Chanel Le Teint Ultra Tenue
Podkład zapewnia mocne krycie, ale przy tym nie wygląda ciężko i niezdrowo. Wręcz przeciwnie, skóra jest zmatowiona, ale w bardzo wyjątkowy sposób. Obietnica producenta o “promiennym matowym wykończeniu” brzmi jak oksymoron. Ale coś w tym jest ! Podkład na skórze wygląda po prostu zdrowo i promiennie. Aktualnie rzadko sięgam po podkłady matujące, ale Le Teint Ultra Tenue używam z przyjemnością, bo ten mat jest niezwykle komfortowy i estetyczny.

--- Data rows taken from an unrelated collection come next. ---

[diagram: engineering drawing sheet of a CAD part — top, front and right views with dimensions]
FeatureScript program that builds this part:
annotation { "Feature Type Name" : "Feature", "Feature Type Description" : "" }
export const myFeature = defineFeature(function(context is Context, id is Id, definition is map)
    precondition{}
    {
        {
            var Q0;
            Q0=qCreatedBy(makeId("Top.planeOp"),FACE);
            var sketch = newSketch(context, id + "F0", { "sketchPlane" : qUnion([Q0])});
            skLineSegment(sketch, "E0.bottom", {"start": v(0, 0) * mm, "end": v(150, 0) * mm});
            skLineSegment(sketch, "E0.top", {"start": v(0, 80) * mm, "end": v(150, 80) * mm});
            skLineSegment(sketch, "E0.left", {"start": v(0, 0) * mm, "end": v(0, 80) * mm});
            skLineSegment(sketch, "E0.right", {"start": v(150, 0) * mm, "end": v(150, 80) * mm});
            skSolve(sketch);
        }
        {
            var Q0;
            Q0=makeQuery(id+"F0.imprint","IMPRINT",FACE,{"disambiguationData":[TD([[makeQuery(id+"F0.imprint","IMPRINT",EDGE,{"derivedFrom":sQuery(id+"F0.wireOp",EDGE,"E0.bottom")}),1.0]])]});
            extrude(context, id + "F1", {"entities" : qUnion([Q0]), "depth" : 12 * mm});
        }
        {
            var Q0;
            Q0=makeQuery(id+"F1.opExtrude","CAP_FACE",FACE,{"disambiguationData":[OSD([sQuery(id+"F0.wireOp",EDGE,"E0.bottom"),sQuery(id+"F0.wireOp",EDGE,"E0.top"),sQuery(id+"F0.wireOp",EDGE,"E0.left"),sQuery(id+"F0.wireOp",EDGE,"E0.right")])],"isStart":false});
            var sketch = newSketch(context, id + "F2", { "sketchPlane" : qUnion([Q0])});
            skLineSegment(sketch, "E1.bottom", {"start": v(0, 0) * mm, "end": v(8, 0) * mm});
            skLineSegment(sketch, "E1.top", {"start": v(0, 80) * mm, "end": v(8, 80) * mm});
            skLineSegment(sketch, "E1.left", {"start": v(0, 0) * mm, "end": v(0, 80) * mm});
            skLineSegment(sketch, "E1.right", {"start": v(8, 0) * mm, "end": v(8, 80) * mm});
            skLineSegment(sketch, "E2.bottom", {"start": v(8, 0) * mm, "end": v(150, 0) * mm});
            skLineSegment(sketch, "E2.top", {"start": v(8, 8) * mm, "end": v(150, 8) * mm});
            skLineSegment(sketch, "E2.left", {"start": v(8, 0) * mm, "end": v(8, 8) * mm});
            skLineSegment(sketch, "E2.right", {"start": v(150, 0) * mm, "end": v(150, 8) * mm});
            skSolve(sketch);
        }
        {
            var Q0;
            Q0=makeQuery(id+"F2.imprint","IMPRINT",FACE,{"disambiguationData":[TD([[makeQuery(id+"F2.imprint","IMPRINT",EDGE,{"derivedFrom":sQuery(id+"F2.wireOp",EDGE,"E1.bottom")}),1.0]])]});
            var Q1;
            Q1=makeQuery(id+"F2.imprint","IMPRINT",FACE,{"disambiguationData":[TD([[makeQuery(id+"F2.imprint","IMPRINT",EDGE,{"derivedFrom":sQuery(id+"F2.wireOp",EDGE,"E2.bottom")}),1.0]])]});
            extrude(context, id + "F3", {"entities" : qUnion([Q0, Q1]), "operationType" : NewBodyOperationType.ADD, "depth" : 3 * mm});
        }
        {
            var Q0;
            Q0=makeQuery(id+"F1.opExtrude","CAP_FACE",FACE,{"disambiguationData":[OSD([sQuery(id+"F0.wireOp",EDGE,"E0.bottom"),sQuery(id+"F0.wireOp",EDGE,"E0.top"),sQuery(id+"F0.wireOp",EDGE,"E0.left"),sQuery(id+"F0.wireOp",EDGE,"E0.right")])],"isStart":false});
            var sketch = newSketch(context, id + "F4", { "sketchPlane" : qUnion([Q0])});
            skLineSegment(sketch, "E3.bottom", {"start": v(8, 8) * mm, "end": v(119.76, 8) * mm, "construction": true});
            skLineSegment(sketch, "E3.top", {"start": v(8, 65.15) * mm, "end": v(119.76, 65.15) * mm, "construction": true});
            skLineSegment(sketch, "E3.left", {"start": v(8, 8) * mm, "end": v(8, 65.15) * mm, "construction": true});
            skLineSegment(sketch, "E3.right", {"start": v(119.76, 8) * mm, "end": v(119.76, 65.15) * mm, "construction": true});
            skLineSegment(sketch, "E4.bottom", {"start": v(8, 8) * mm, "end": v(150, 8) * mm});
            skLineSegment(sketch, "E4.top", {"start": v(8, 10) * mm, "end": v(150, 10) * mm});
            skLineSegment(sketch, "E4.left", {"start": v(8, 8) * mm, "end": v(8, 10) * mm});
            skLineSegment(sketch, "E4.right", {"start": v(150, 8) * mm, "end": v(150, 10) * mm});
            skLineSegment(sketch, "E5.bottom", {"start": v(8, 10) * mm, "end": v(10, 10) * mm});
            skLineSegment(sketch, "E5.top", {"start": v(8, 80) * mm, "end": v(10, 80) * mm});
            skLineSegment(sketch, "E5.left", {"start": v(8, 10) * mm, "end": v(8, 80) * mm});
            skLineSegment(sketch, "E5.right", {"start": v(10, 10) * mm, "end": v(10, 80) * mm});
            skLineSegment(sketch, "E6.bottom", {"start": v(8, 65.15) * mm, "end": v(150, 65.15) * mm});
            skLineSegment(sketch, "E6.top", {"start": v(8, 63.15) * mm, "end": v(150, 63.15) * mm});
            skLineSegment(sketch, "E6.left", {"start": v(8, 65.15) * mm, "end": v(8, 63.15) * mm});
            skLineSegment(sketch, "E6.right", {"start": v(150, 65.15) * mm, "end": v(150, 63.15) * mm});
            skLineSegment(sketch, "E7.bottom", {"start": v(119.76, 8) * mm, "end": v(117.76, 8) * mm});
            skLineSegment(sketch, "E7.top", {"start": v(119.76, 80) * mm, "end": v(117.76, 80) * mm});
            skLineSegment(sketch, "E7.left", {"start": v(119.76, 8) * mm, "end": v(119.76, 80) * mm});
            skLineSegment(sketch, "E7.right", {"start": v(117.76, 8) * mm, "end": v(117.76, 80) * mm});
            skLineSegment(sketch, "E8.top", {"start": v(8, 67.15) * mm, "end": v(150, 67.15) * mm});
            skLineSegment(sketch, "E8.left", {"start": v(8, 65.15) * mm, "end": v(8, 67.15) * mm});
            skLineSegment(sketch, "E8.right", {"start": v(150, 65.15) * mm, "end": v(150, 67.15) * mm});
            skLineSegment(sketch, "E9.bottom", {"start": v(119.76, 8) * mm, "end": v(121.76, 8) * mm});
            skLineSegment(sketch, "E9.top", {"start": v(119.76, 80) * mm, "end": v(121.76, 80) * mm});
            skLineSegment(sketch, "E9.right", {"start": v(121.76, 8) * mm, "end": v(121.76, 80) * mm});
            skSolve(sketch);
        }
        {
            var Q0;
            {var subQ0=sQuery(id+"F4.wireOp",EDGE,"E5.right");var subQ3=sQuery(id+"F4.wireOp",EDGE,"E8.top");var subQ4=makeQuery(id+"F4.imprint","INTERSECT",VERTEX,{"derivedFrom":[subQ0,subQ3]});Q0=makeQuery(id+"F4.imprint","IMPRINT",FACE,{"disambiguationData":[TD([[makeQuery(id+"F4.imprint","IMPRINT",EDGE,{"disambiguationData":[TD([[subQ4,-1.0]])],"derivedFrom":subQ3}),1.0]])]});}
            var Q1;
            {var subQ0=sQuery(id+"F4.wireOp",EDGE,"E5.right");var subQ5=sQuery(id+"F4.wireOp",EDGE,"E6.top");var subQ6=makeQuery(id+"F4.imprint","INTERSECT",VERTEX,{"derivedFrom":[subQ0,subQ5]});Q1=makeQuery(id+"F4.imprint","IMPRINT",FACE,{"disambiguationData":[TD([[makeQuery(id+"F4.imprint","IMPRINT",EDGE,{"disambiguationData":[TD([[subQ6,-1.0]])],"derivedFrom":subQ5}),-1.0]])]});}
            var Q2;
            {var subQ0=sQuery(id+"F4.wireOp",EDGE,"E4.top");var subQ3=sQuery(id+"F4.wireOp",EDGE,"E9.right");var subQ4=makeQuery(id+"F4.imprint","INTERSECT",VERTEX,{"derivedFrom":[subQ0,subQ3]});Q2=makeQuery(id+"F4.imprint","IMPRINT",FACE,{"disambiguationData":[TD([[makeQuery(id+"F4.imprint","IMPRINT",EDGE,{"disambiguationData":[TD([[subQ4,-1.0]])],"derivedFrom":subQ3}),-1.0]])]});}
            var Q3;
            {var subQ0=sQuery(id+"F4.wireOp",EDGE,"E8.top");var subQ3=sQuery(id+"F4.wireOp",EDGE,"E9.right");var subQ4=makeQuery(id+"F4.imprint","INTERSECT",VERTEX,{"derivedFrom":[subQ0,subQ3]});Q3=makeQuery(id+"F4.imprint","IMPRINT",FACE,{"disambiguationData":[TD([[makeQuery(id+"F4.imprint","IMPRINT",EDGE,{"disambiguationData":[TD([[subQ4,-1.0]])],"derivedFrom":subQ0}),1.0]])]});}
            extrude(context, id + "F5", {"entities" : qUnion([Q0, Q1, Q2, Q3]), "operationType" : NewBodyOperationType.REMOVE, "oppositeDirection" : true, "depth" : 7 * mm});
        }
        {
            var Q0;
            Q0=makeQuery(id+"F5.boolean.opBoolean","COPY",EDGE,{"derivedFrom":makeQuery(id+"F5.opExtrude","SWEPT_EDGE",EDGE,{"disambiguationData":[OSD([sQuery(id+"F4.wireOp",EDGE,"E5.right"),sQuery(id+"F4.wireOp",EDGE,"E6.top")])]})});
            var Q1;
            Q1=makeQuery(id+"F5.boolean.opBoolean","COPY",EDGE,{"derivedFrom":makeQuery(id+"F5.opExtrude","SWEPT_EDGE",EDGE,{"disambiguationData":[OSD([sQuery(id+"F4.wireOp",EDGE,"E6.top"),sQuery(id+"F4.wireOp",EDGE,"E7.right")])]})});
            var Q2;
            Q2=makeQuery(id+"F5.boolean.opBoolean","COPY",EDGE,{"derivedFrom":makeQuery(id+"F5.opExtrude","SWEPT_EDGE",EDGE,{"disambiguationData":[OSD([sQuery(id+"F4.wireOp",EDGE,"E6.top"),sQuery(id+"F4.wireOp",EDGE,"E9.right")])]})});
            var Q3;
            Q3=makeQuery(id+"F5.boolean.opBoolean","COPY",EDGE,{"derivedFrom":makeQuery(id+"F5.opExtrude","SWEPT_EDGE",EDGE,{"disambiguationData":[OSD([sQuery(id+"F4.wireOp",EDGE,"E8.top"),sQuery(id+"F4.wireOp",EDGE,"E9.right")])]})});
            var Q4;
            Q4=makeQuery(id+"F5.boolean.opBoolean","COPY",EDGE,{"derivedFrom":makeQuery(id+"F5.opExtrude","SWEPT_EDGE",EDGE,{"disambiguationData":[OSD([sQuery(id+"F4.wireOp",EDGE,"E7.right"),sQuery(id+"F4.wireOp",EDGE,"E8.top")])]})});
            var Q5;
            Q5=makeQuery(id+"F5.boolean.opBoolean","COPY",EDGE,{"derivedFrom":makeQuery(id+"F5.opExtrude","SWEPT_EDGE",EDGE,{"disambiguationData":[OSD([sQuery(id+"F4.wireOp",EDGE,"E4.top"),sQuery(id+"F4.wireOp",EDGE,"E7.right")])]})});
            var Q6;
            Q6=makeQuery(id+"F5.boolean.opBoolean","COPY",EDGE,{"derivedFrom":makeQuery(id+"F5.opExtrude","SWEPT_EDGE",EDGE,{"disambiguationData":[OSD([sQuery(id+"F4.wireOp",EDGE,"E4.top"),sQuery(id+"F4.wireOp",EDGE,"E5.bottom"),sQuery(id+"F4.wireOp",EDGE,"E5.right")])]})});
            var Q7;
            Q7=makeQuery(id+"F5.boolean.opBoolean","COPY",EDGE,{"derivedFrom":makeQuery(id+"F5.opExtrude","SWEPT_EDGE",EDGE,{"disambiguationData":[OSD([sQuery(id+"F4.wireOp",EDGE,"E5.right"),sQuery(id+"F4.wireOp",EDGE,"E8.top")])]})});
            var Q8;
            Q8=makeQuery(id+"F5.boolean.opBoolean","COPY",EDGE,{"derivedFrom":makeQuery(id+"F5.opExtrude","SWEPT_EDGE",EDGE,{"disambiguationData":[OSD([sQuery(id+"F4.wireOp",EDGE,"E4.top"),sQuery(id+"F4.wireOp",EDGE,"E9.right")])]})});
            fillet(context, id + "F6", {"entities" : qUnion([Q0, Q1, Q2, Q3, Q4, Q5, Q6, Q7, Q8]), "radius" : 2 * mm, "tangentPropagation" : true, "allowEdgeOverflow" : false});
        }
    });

I pozostałam nam ostatnia, ale bardzo ważna kwestia – trwałość. Producent obiecuje dwunastogodzinne matowe wykończenie. I tak, podkład na mojej skórze bez problemu wytrzymuje dwanaście godzin, ale po około siedmiu/ośmiu wymaga delikatnej poprawki na czole.
Chanel Le Teint Ultra Tenue zachwyci Was, jeżeli tylko szukacie matowego, ale nie ciężkiego wykończenia i trwałości.